* _Problem details_: Using the listing below, set down each line from the line containing "focal_35mm: 50" through the line containing "exposure_s: 1/200", both ends included, exactly and with nothing added.

* _Input material_:

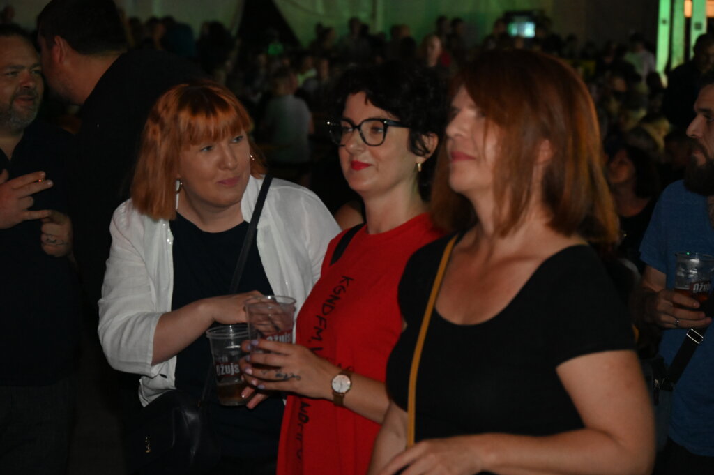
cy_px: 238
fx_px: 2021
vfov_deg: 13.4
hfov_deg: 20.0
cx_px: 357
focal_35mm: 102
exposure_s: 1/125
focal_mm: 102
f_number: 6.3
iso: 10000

==

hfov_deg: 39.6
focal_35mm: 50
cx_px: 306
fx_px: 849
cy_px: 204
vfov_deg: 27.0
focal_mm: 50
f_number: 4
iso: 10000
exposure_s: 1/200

* _Output for this exercise_:
focal_35mm: 50
cx_px: 306
fx_px: 849
cy_px: 204
vfov_deg: 27.0
focal_mm: 50
f_number: 4
iso: 10000
exposure_s: 1/200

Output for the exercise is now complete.